21Después de nuevas amenazas, los soltaron. No encontraron la manera de castigarlos, porque todo el pueblo alababa a Dios por lo que había sucedido, 22ya que el hombre que había sido sanado milagrosamente tenía más de cuarenta años.

23Al quedar libres, volvieron a los suyos y les contaron todo lo que los jefes de los sacerdotes y los ancianos les habían dicho. 24Al oírlo, todos juntos alzaron la voz a Dios y dijeron: “Soberano Señor, tú creaste el cielo y la tierra, el mar y todo lo que hay en ellos. 25Tú dijiste por boca de tu siervo David:

‘¿Por qué se enfurecen las naciones
y los pueblos hacen planes vanos?
26Los reyes de la tierra se rebelan
y los gobernantes se alían
contra el Señor y contra su Ungido’. +4:26 Cristo (griego) y Mesías (hebreo) significan ambos el Ungido.+4:26 Salmo 2:1-2

27“En efecto, en esta ciudad se aliaron Herodes y Poncio Pilato, con los gentiles y el pueblo de Israel, contra tu santo siervo Jesús, a quien tú ungiste. 28Se juntaron para hacer lo que tu poder y tu voluntad ya habían determinado que sucediera. 29Ahora, Señor, toma en cuenta sus amenazas y concede a tus siervos que anuncien tu mensaje con toda valentía. 30Extiende tu mano para sanar y realizar señales y prodigios en el nombre de tu santo siervo Jesús.”

31Después de orar, el lugar donde estaban reunidos tembló. Todos fueron llenos del Espíritu Santo y anunciaban la palabra de Dios con valentía.

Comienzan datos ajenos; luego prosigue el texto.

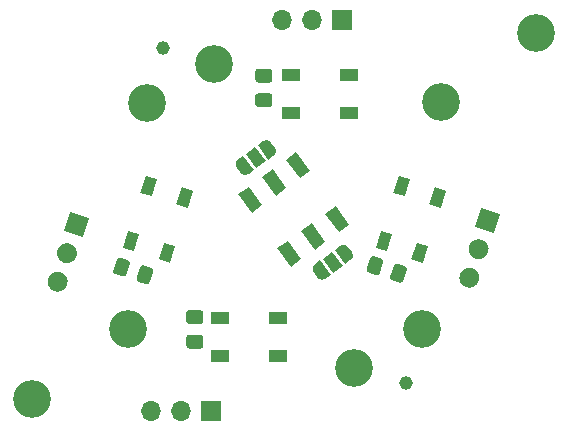
<source format=gbr>
%TF.GenerationSoftware,KiCad,Pcbnew,5.1.9*%
%TF.CreationDate,2021-02-19T09:08:04-05:00*%
%TF.ProjectId,penroserombus_thick_40mm,70656e72-6f73-4657-926f-6d6275735f74,rev?*%
%TF.SameCoordinates,Original*%
%TF.FileFunction,Soldermask,Top*%
%TF.FilePolarity,Negative*%
%FSLAX46Y46*%
G04 Gerber Fmt 4.6, Leading zero omitted, Abs format (unit mm)*
G04 Created by KiCad (PCBNEW 5.1.9) date 2021-02-19 09:08:04*
%MOMM*%
%LPD*%
G01*
G04 APERTURE LIST*
%ADD10C,3.200000*%
%ADD11C,1.150000*%
%ADD12C,0.100000*%
%ADD13R,1.700000X1.700000*%
%ADD14O,1.700000X1.700000*%
%ADD15R,1.500000X1.000000*%
G04 APERTURE END LIST*
D10*
%TO.C,M3*%
X158669595Y-104576871D03*
%TD*%
%TO.C,M3*%
X135394325Y-85437389D03*
%TD*%
%TO.C,M3*%
X152971513Y-107871646D03*
%TD*%
%TO.C,M3*%
X141092407Y-82142614D03*
%TD*%
%TO.C,M3*%
X133795891Y-104623696D03*
%TD*%
%TO.C,M3*%
X160268028Y-85390564D03*
%TD*%
%TO.C,M3*%
X125705721Y-110501549D03*
%TD*%
%TO.C,M3*%
X168358198Y-79512711D03*
%TD*%
D11*
%TO.C,MH*%
X157324909Y-109174159D03*
%TD*%
%TO.C,MH*%
X136739011Y-80840101D03*
%TD*%
%TO.C,C4*%
G36*
G01*
X135931250Y-99745400D02*
X135637684Y-100648904D01*
G75*
G02*
X135322666Y-100809414I-237764J77254D01*
G01*
X134680702Y-100600828D01*
G75*
G02*
X134520192Y-100285810I77254J237764D01*
G01*
X134813758Y-99382306D01*
G75*
G02*
X135128776Y-99221796I237764J-77254D01*
G01*
X135770740Y-99430382D01*
G75*
G02*
X135931250Y-99745400I-77254J-237764D01*
G01*
G37*
G36*
G01*
X133957808Y-99104190D02*
X133664242Y-100007694D01*
G75*
G02*
X133349224Y-100168204I-237764J77254D01*
G01*
X132707260Y-99959618D01*
G75*
G02*
X132546750Y-99644600I77254J237764D01*
G01*
X132840316Y-98741096D01*
G75*
G02*
X133155334Y-98580586I237764J-77254D01*
G01*
X133797298Y-98789172D01*
G75*
G02*
X133957808Y-99104190I-77254J-237764D01*
G01*
G37*
%TD*%
%TO.C,C2*%
G36*
G01*
X139921000Y-106273000D02*
X138971000Y-106273000D01*
G75*
G02*
X138721000Y-106023000I0J250000D01*
G01*
X138721000Y-105348000D01*
G75*
G02*
X138971000Y-105098000I250000J0D01*
G01*
X139921000Y-105098000D01*
G75*
G02*
X140171000Y-105348000I0J-250000D01*
G01*
X140171000Y-106023000D01*
G75*
G02*
X139921000Y-106273000I-250000J0D01*
G01*
G37*
G36*
G01*
X139921000Y-104198000D02*
X138971000Y-104198000D01*
G75*
G02*
X138721000Y-103948000I0J250000D01*
G01*
X138721000Y-103273000D01*
G75*
G02*
X138971000Y-103023000I250000J0D01*
G01*
X139921000Y-103023000D01*
G75*
G02*
X140171000Y-103273000I0J-250000D01*
G01*
X140171000Y-103948000D01*
G75*
G02*
X139921000Y-104198000I-250000J0D01*
G01*
G37*
%TD*%
D12*
%TO.C,SW1*%
G36*
X149208099Y-91198574D02*
G01*
X148318180Y-91845137D01*
X147171999Y-90267554D01*
X148061918Y-89620991D01*
X149208099Y-91198574D01*
G37*
G36*
X147185557Y-92668037D02*
G01*
X146295638Y-93314600D01*
X145149457Y-91737017D01*
X146039376Y-91090454D01*
X147185557Y-92668037D01*
G37*
G36*
X145163014Y-94137500D02*
G01*
X144273095Y-94784063D01*
X143126914Y-93206480D01*
X144016833Y-92559917D01*
X145163014Y-94137500D01*
G37*
G36*
X152529086Y-95769520D02*
G01*
X151639167Y-96416083D01*
X150492986Y-94838500D01*
X151382905Y-94191937D01*
X152529086Y-95769520D01*
G37*
G36*
X150506543Y-97238983D02*
G01*
X149616624Y-97885546D01*
X148470443Y-96307963D01*
X149360362Y-95661400D01*
X150506543Y-97238983D01*
G37*
G36*
X148484001Y-98708446D02*
G01*
X147594082Y-99355009D01*
X146447901Y-97777426D01*
X147337820Y-97130863D01*
X148484001Y-98708446D01*
G37*
%TD*%
%TO.C,C1*%
G36*
G01*
X155420808Y-98977190D02*
X155127242Y-99880694D01*
G75*
G02*
X154812224Y-100041204I-237764J77254D01*
G01*
X154170260Y-99832618D01*
G75*
G02*
X154009750Y-99517600I77254J237764D01*
G01*
X154303316Y-98614096D01*
G75*
G02*
X154618334Y-98453586I237764J-77254D01*
G01*
X155260298Y-98662172D01*
G75*
G02*
X155420808Y-98977190I-77254J-237764D01*
G01*
G37*
G36*
G01*
X157394250Y-99618400D02*
X157100684Y-100521904D01*
G75*
G02*
X156785666Y-100682414I-237764J77254D01*
G01*
X156143702Y-100473828D01*
G75*
G02*
X155983192Y-100158810I77254J237764D01*
G01*
X156276758Y-99255306D01*
G75*
G02*
X156591776Y-99094796I237764J-77254D01*
G01*
X157233740Y-99303382D01*
G75*
G02*
X157394250Y-99618400I-77254J-237764D01*
G01*
G37*
%TD*%
%TO.C,J1*%
G36*
G01*
X161883431Y-100009654D02*
X161883431Y-100009654D01*
G75*
G02*
X162954493Y-99463920I808398J-262664D01*
G01*
X162954493Y-99463920D01*
G75*
G02*
X163500227Y-100534982I-262664J-808398D01*
G01*
X163500227Y-100534982D01*
G75*
G02*
X162429165Y-101080716I-808398J262664D01*
G01*
X162429165Y-101080716D01*
G75*
G02*
X161883431Y-100009654I262664J808398D01*
G01*
G37*
G36*
G01*
X162668334Y-97593971D02*
X162668334Y-97593971D01*
G75*
G02*
X163739396Y-97048237I808398J-262664D01*
G01*
X163739396Y-97048237D01*
G75*
G02*
X164285130Y-98119299I-262664J-808398D01*
G01*
X164285130Y-98119299D01*
G75*
G02*
X163214068Y-98665033I-808398J262664D01*
G01*
X163214068Y-98665033D01*
G75*
G02*
X162668334Y-97593971I262664J808398D01*
G01*
G37*
G36*
X163190573Y-95986685D02*
G01*
X163715901Y-94369889D01*
X165332697Y-94895217D01*
X164807369Y-96512013D01*
X163190573Y-95986685D01*
G37*
%TD*%
D13*
%TO.C,J2*%
X140851620Y-111528260D03*
D14*
X138311620Y-111528260D03*
X135771620Y-111528260D03*
%TD*%
D13*
%TO.C,J3*%
X151943635Y-78486676D03*
D14*
X149403635Y-78486676D03*
X146863635Y-78486676D03*
%TD*%
%TO.C,J4*%
G36*
G01*
X127031397Y-100348375D02*
X127031397Y-100348375D01*
G75*
G02*
X128102459Y-99802641I808398J-262664D01*
G01*
X128102459Y-99802641D01*
G75*
G02*
X128648193Y-100873703I-262664J-808398D01*
G01*
X128648193Y-100873703D01*
G75*
G02*
X127577131Y-101419437I-808398J262664D01*
G01*
X127577131Y-101419437D01*
G75*
G02*
X127031397Y-100348375I262664J808398D01*
G01*
G37*
G36*
G01*
X127816300Y-97932692D02*
X127816300Y-97932692D01*
G75*
G02*
X128887362Y-97386958I808398J-262664D01*
G01*
X128887362Y-97386958D01*
G75*
G02*
X129433096Y-98458020I-262664J-808398D01*
G01*
X129433096Y-98458020D01*
G75*
G02*
X128362034Y-99003754I-808398J262664D01*
G01*
X128362034Y-99003754D01*
G75*
G02*
X127816300Y-97932692I262664J808398D01*
G01*
G37*
D12*
G36*
X128338539Y-96325406D02*
G01*
X128863867Y-94708610D01*
X130480663Y-95233938D01*
X129955335Y-96850734D01*
X128338539Y-96325406D01*
G37*
%TD*%
%TO.C,JP1*%
G36*
X144653608Y-90996576D02*
G01*
X143771931Y-89783051D01*
X144580948Y-89195266D01*
X145462625Y-90408791D01*
X144653608Y-90996576D01*
G37*
G36*
X145228515Y-88725524D02*
G01*
X145248363Y-88711104D01*
X145290696Y-88686293D01*
X145335256Y-88665750D01*
X145381616Y-88649674D01*
X145429328Y-88638219D01*
X145477932Y-88631497D01*
X145526962Y-88629569D01*
X145575944Y-88632458D01*
X145624409Y-88640135D01*
X145671886Y-88652523D01*
X145717921Y-88669507D01*
X145762070Y-88690920D01*
X145803907Y-88716558D01*
X145843030Y-88746173D01*
X145879061Y-88779481D01*
X145911654Y-88816159D01*
X145926075Y-88836007D01*
X145926562Y-88835653D01*
X146220455Y-89240162D01*
X146219968Y-89240515D01*
X146234389Y-89260364D01*
X146259199Y-89302696D01*
X146279743Y-89347256D01*
X146295818Y-89393616D01*
X146307274Y-89441328D01*
X146313995Y-89489933D01*
X146315923Y-89538963D01*
X146313034Y-89587945D01*
X146305358Y-89636410D01*
X146292969Y-89683887D01*
X146275985Y-89729922D01*
X146254572Y-89774070D01*
X146228934Y-89815907D01*
X146199319Y-89855030D01*
X146166011Y-89891061D01*
X146129334Y-89923655D01*
X146109485Y-89938076D01*
X146109839Y-89938563D01*
X145664880Y-90261845D01*
X144783202Y-89048319D01*
X145228161Y-88725037D01*
X145228515Y-88725524D01*
G37*
G36*
X144451354Y-91143523D02*
G01*
X144006395Y-91466805D01*
X144006041Y-91466318D01*
X143986193Y-91480738D01*
X143943860Y-91505549D01*
X143899300Y-91526092D01*
X143852940Y-91542168D01*
X143805228Y-91553623D01*
X143756624Y-91560345D01*
X143707594Y-91562273D01*
X143658612Y-91559384D01*
X143610147Y-91551707D01*
X143562670Y-91539319D01*
X143516635Y-91522335D01*
X143472486Y-91500922D01*
X143430649Y-91475284D01*
X143391526Y-91445669D01*
X143355495Y-91412361D01*
X143322902Y-91375683D01*
X143308481Y-91355835D01*
X143307994Y-91356189D01*
X143014101Y-90951680D01*
X143014588Y-90951327D01*
X143000167Y-90931478D01*
X142975357Y-90889146D01*
X142954813Y-90844586D01*
X142938738Y-90798226D01*
X142927282Y-90750514D01*
X142920561Y-90701909D01*
X142918633Y-90652879D01*
X142921522Y-90603897D01*
X142929198Y-90555432D01*
X142941587Y-90507955D01*
X142958571Y-90461920D01*
X142979984Y-90417772D01*
X143005622Y-90375935D01*
X143035237Y-90336812D01*
X143068545Y-90300781D01*
X143105222Y-90268187D01*
X143125071Y-90253766D01*
X143124717Y-90253279D01*
X143569676Y-89929997D01*
X144451354Y-91143523D01*
G37*
%TD*%
%TO.C,JP2*%
G36*
X150964076Y-100006002D02*
G01*
X150519117Y-100329284D01*
X150518763Y-100328797D01*
X150498915Y-100343217D01*
X150456582Y-100368028D01*
X150412022Y-100388571D01*
X150365662Y-100404647D01*
X150317950Y-100416102D01*
X150269346Y-100422824D01*
X150220316Y-100424752D01*
X150171334Y-100421863D01*
X150122869Y-100414186D01*
X150075392Y-100401798D01*
X150029357Y-100384814D01*
X149985208Y-100363401D01*
X149943371Y-100337763D01*
X149904248Y-100308148D01*
X149868217Y-100274840D01*
X149835624Y-100238162D01*
X149821203Y-100218314D01*
X149820716Y-100218668D01*
X149526823Y-99814159D01*
X149527310Y-99813806D01*
X149512889Y-99793957D01*
X149488079Y-99751625D01*
X149467535Y-99707065D01*
X149451460Y-99660705D01*
X149440004Y-99612993D01*
X149433283Y-99564388D01*
X149431355Y-99515358D01*
X149434244Y-99466376D01*
X149441920Y-99417911D01*
X149454309Y-99370434D01*
X149471293Y-99324399D01*
X149492706Y-99280251D01*
X149518344Y-99238414D01*
X149547959Y-99199291D01*
X149581267Y-99163260D01*
X149617944Y-99130666D01*
X149637793Y-99116245D01*
X149637439Y-99115758D01*
X150082398Y-98792476D01*
X150964076Y-100006002D01*
G37*
G36*
X151741237Y-97588003D02*
G01*
X151761085Y-97573583D01*
X151803418Y-97548772D01*
X151847978Y-97528229D01*
X151894338Y-97512153D01*
X151942050Y-97500698D01*
X151990654Y-97493976D01*
X152039684Y-97492048D01*
X152088666Y-97494937D01*
X152137131Y-97502614D01*
X152184608Y-97515002D01*
X152230643Y-97531986D01*
X152274792Y-97553399D01*
X152316629Y-97579037D01*
X152355752Y-97608652D01*
X152391783Y-97641960D01*
X152424376Y-97678638D01*
X152438797Y-97698486D01*
X152439284Y-97698132D01*
X152733177Y-98102641D01*
X152732690Y-98102994D01*
X152747111Y-98122843D01*
X152771921Y-98165175D01*
X152792465Y-98209735D01*
X152808540Y-98256095D01*
X152819996Y-98303807D01*
X152826717Y-98352412D01*
X152828645Y-98401442D01*
X152825756Y-98450424D01*
X152818080Y-98498889D01*
X152805691Y-98546366D01*
X152788707Y-98592401D01*
X152767294Y-98636549D01*
X152741656Y-98678386D01*
X152712041Y-98717509D01*
X152678733Y-98753540D01*
X152642056Y-98786134D01*
X152622207Y-98800555D01*
X152622561Y-98801042D01*
X152177602Y-99124324D01*
X151295924Y-97910798D01*
X151740883Y-97587516D01*
X151741237Y-97588003D01*
G37*
G36*
X151166330Y-99859055D02*
G01*
X150284653Y-98645530D01*
X151093670Y-98057745D01*
X151975347Y-99271270D01*
X151166330Y-99859055D01*
G37*
%TD*%
%TO.C,C3*%
G36*
G01*
X145763000Y-83751000D02*
X144813000Y-83751000D01*
G75*
G02*
X144563000Y-83501000I0J250000D01*
G01*
X144563000Y-82826000D01*
G75*
G02*
X144813000Y-82576000I250000J0D01*
G01*
X145763000Y-82576000D01*
G75*
G02*
X146013000Y-82826000I0J-250000D01*
G01*
X146013000Y-83501000D01*
G75*
G02*
X145763000Y-83751000I-250000J0D01*
G01*
G37*
G36*
G01*
X145763000Y-85826000D02*
X144813000Y-85826000D01*
G75*
G02*
X144563000Y-85576000I0J250000D01*
G01*
X144563000Y-84901000D01*
G75*
G02*
X144813000Y-84651000I250000J0D01*
G01*
X145763000Y-84651000D01*
G75*
G02*
X146013000Y-84901000I0J-250000D01*
G01*
X146013000Y-85576000D01*
G75*
G02*
X145763000Y-85826000I-250000J0D01*
G01*
G37*
%TD*%
%TO.C,D1*%
G36*
X159772641Y-92628233D02*
G01*
X160723698Y-92937250D01*
X160260173Y-94363835D01*
X159309116Y-94054818D01*
X159772641Y-92628233D01*
G37*
G36*
X156729260Y-91639378D02*
G01*
X157680317Y-91948395D01*
X157216792Y-93374980D01*
X156265735Y-93065963D01*
X156729260Y-91639378D01*
G37*
G36*
X158258458Y-97288410D02*
G01*
X159209515Y-97597427D01*
X158745990Y-99024012D01*
X157794933Y-98714995D01*
X158258458Y-97288410D01*
G37*
G36*
X155215077Y-96299555D02*
G01*
X156166134Y-96608572D01*
X155702609Y-98035157D01*
X154751552Y-97726140D01*
X155215077Y-96299555D01*
G37*
%TD*%
D15*
%TO.C,D2*%
X141582407Y-103689119D03*
X141582407Y-106889119D03*
X146482407Y-103689119D03*
X146482407Y-106889119D03*
%TD*%
%TO.C,D3*%
X147581513Y-83125141D03*
X147581513Y-86325141D03*
X152481513Y-83125141D03*
X152481513Y-86325141D03*
%TD*%
D12*
%TO.C,D4*%
G36*
X138361310Y-92628233D02*
G01*
X139312367Y-92937250D01*
X138848842Y-94363835D01*
X137897785Y-94054818D01*
X138361310Y-92628233D01*
G37*
G36*
X135317929Y-91639378D02*
G01*
X136268986Y-91948395D01*
X135805461Y-93374980D01*
X134854404Y-93065963D01*
X135317929Y-91639378D01*
G37*
G36*
X136847127Y-97288410D02*
G01*
X137798184Y-97597427D01*
X137334659Y-99024012D01*
X136383602Y-98714995D01*
X136847127Y-97288410D01*
G37*
G36*
X133803746Y-96299555D02*
G01*
X134754803Y-96608572D01*
X134291278Y-98035157D01*
X133340221Y-97726140D01*
X133803746Y-96299555D01*
G37*
%TD*%
M02*

</source>
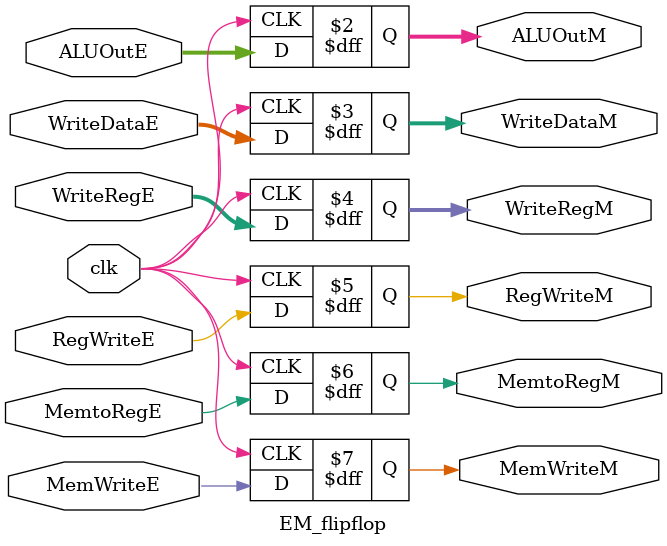
<source format=v>
module EM_flipflop (
 input  wire        clk,
 input  wire [31:0] ALUOutE,
 input  wire [31:0] WriteDataE,
 input  wire [4:0] WriteRegE,
 input  wire       RegWriteE,
 input  wire       MemtoRegE,
 input  wire       MemWriteE,

 output reg [31:0] ALUOutM,
 output reg [31:0] WriteDataM,
 output reg [4:0] WriteRegM,
 output reg       RegWriteM,
 output reg       MemtoRegM,
 output reg       MemWriteM
 

);
//----------------------------------------  
  
always@(posedge clk)
begin
    ALUOutM<=ALUOutE;
    WriteDataM<=WriteDataE;    
    WriteRegM<=WriteRegE;    
    RegWriteM<=RegWriteE;    
    MemtoRegM<=MemtoRegE;    
    MemWriteM<=MemWriteE; 
  
end  
  
endmodule


</source>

32Todos los creyentes eran de un solo sentir y pensar. Nadie consideraba suya ninguna de sus posesiones, sino que compartían todo lo que tenían. 33Con gran poder los apóstoles daban testimonio de la resurrección del Señor Jesús, y Dios derramaba su abundante gracia sobre todos ellos. 34No había ningún necesitado entre ellos, porque los que poseían terrenos o casas los vendían, traían el dinero de lo vendido 35y lo ponían a disposición de los apóstoles. Luego se repartía a cada uno según su necesidad.

36José, un levita natural de Chipre, a quien los apóstoles llamaban Bernabé (que significa “Hijo de Consolación”), 37vendió un terreno que tenía y trajo el dinero para ponerlo a disposición de los apóstoles.